Bloque de texto »
Rousseau (Discurso sobre el origen de la desigualdad entre los hombres, 1755; El Contrato Social, 1762) no fue un hombre de la ilustración, fue más un sentidor que un pensador, pero escribió en la Enciclopedia. Intentó volver al republicanismo clásico de Grecia, Roma y de las ciudades república del medioevo en la época del Estado-Nación que lo hacían inviable. Combinó el republicanismo con la democracia directa. Volvió al estado de naturaleza (naturaleza humana), pero, a diferencia de Hobbes y Locke, no lo pensó como una realidad fija e inmutable sino como una condición humana que cambia y evoluciona, que no es de guerra (Hobbes) ni de perfecta libertad (Locke), sino imperfecta y de libertad limitada que encuentra su plena realización en el acto del contrato social. Allí surge el pueblo soberano, la voluntad general (que nos obliga ser libres) y los individuos se transforman en ciudadanos. La desigualdad es un producto de las relaciones sociales y no del desempeño individual como pensaba Locke.
El joven Hegel de La Constitución Alemana (1802) busca unificar la razón, la política y la historia, lo que le permite pasar del derecho natural al derecho positivo. El veía a la revolución francesa y a la nueva subjetividad que anidaba como el intento culminante por realizar los dictados de la razón humana en el mundo. El creía como Maquiavelo que la libertad se desarrolla en el Estado y en la ley y postulaba, por eso, la unificación de los múltiples estados fragmentados de Alemania en un solo Estado, como había sucedido en Francia, en Inglaterra y en España. Mantuvo estas ideas juveniles y las desarrolló en sus textos de madurez como Principios de la Filosofía del Derecho (1821).
Con la consolidación de la monarquía absoluta se inició, según Hegel, la larga marcha del estado hacia la sociedad, cambiando la concepción de la historia. En el siglo XVIII ese interés por el estado y su historia se desplazó hacia la sociedad en un doble movimiento que pasó por caminos que se bifurcaban. El primero es el de la interrogación sobre la libertad que se define tanto jurídica como políticamente y se convierte en social cuando está ligada a la civilización. El segundo movimiento hace aparecer directamente la historicidad de lo social y encuentra su punto de partida en Rousseau quien demuestra que no hay hombre natural, ni equilibrio entre el hombre y la naturaleza y que las relaciones sociales no están preinscritas en ninguna naturaleza, sino que se desarrollan en una historia, en “una lenta sucesión de acontecimientos”.

Datos registrados »

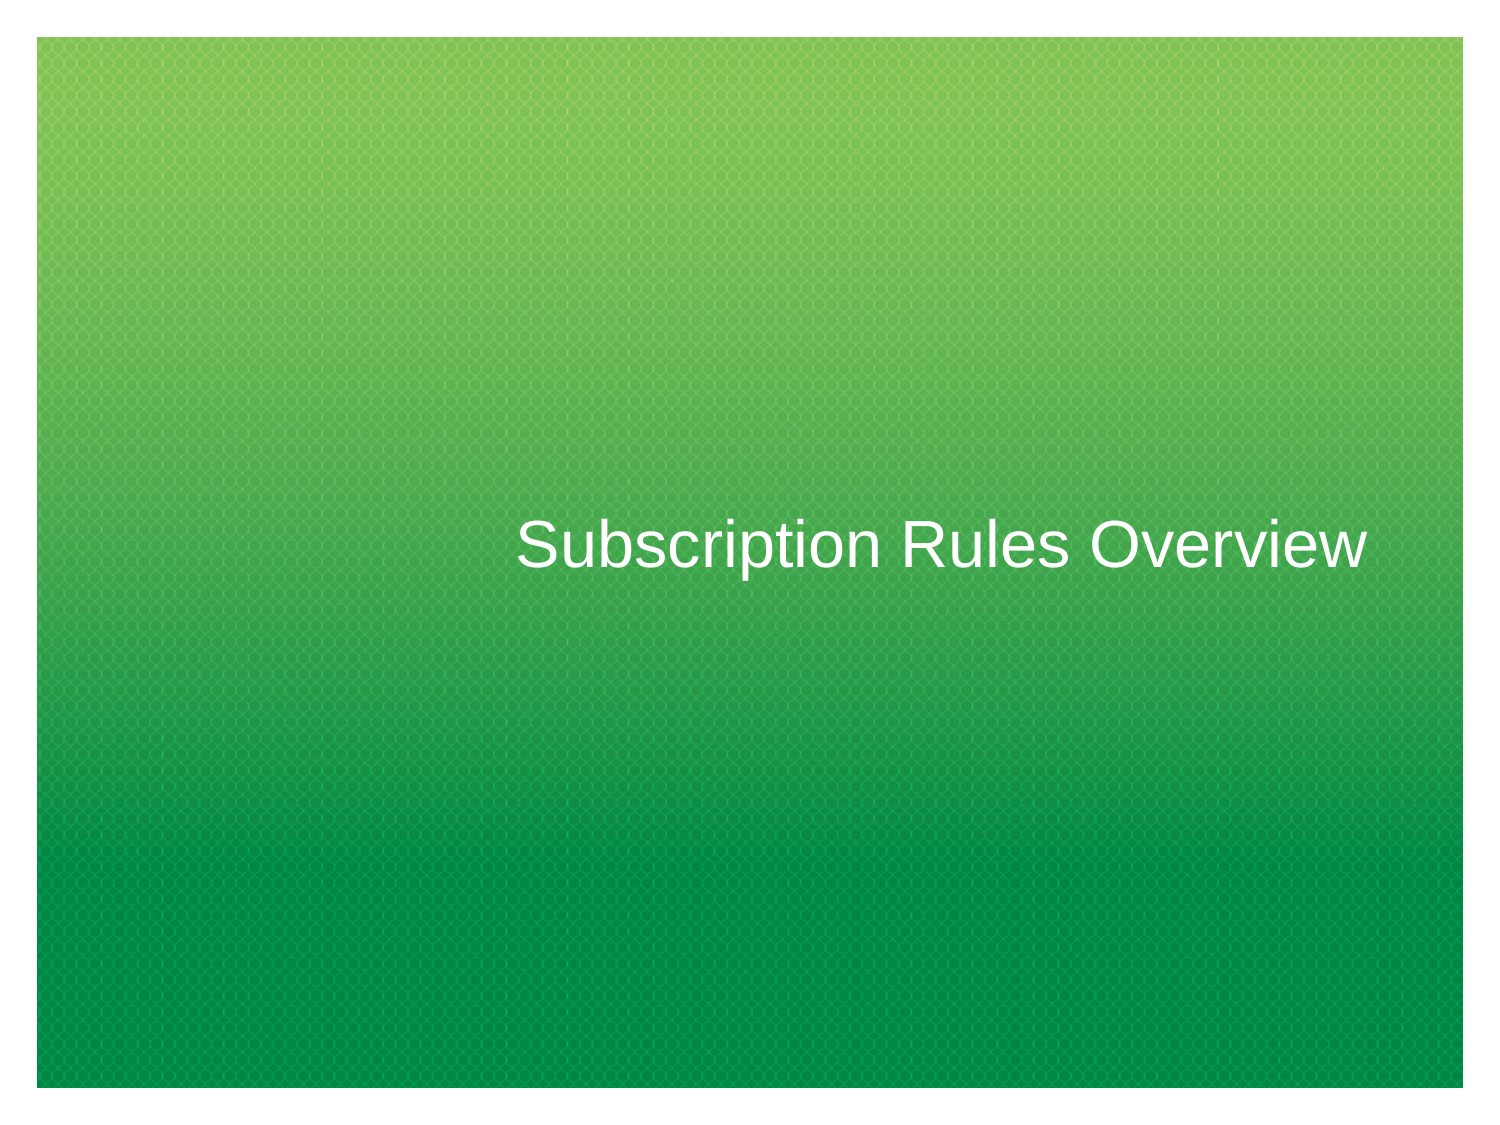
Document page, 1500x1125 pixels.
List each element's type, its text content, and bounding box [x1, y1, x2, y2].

Consigna 1 » Según el texto sobre Rousseau y Hegel, ¿con qué combinó Rousseau el republicanismo?
Consigna 2 » Devuelve sin cambios el fragmento del texto sobre Rousseau y Hegel que va desde "El joven Hegel" hasta "del Derecho (1821).".
El material es independiente del texto sobre Rousseau y Hegel.

Respuesta esperada 1 » Con la democracia directa.

Respuesta esperada 2 »
El joven Hegel de La Constitución Alemana (1802) busca unificar la razón, la política y la historia, lo que le permite pasar del derecho natural al derecho positivo. El veía a la revolución francesa y a la nueva subjetividad que anidaba como el intento culminante por realizar los dictados de la razón humana en el mundo. El creía como Maquiavelo que la libertad se desarrolla en el Estado y en la ley y postulaba, por eso, la unificación de los múltiples estados fragmentados de Alemania en un solo Estado, como había sucedido en Francia, en Inglaterra y en España. Mantuvo estas ideas juveniles y las desarrolló en sus textos de madurez como Principios de la Filosofía del Derecho (1821).